- [Try it]
Write out the material word for word, beginning at the line that contains "s’entraîner différemment ou" and stopping after the line that contains "Voir tous les articles gratuits". Leave the pictures out of your copy.

- [Records provided]

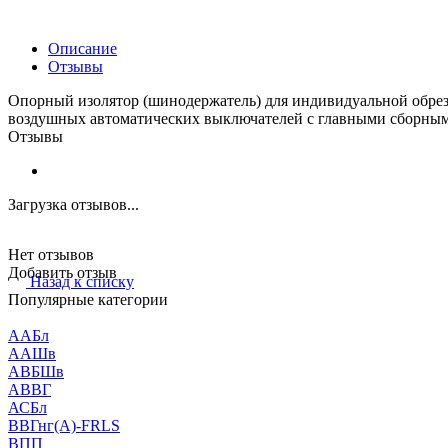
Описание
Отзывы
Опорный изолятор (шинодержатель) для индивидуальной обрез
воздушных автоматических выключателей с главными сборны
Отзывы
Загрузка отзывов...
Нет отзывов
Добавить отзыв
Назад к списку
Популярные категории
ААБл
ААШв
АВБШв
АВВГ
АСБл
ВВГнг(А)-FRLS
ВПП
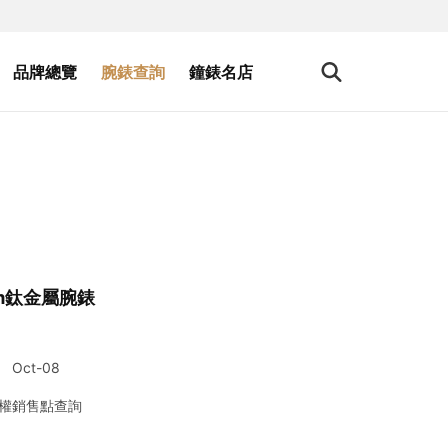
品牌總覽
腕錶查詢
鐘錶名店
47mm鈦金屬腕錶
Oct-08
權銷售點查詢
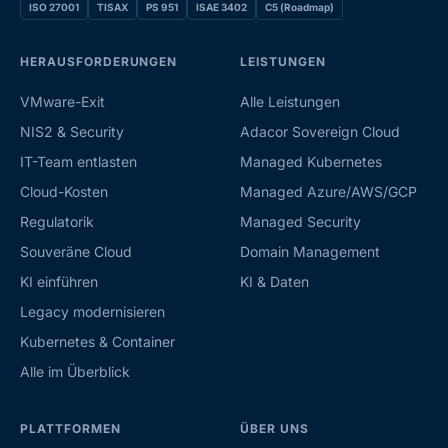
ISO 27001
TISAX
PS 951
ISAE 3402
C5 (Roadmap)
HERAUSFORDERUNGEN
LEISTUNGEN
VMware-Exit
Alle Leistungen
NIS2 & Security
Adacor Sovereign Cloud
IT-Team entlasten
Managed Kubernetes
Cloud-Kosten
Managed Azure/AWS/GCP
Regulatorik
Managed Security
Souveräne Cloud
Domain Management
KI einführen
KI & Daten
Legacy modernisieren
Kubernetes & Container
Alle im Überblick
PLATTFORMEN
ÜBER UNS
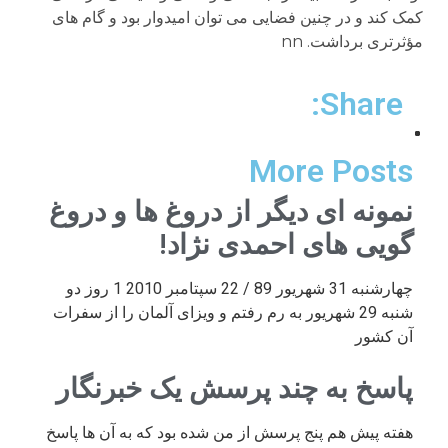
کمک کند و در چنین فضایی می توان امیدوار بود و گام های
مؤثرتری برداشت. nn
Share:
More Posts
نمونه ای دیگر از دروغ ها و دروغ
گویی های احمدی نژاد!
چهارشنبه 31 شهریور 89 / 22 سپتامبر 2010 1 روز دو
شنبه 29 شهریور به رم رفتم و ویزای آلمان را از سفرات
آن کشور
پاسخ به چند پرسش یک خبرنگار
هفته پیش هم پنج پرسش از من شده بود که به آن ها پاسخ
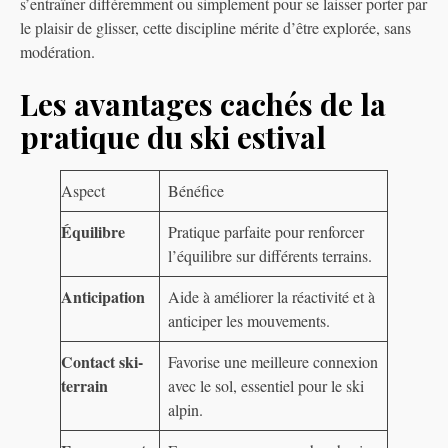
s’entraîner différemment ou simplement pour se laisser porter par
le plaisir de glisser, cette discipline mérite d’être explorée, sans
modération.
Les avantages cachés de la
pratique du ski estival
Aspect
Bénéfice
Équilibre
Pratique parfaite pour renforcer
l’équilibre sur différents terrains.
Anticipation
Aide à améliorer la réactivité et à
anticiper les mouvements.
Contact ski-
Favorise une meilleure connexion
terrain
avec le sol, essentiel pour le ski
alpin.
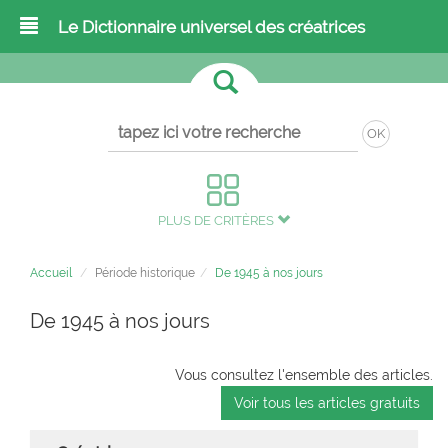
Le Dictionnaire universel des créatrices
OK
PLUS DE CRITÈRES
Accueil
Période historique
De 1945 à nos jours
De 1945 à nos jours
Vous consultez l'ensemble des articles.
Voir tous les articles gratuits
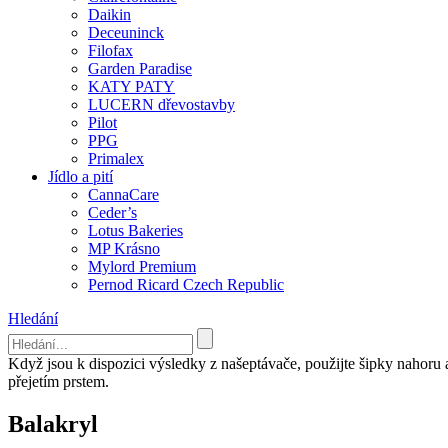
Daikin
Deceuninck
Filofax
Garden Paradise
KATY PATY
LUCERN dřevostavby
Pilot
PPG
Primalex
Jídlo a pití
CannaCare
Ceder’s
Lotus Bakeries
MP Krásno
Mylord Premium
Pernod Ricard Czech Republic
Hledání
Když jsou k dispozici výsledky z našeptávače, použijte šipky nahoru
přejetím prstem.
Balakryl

- [Response for this exercise]
s’entraîner différemment ou simplement pour se laisser porter par
le plaisir de glisser, cette discipline mérite d’être explorée, sans
modération.
Les avantages cachés de la
pratique du ski estival
Aspect
Bénéfice
Équilibre
Pratique parfaite pour renforcer
l’équilibre sur différents terrains.
Anticipation
Aide à améliorer la réactivité et à
anticiper les mouvements.
Contact ski-
Favorise une meilleure connexion
terrain
avec le sol, essentiel pour le ski
alpin.
Le Dictionnaire universel des créatrices
OK
PLUS DE CRITÈRES
Accueil
Période historique
De 1945 à nos jours
De 1945 à nos jours
Vous consultez l'ensemble des articles.
Voir tous les articles gratuits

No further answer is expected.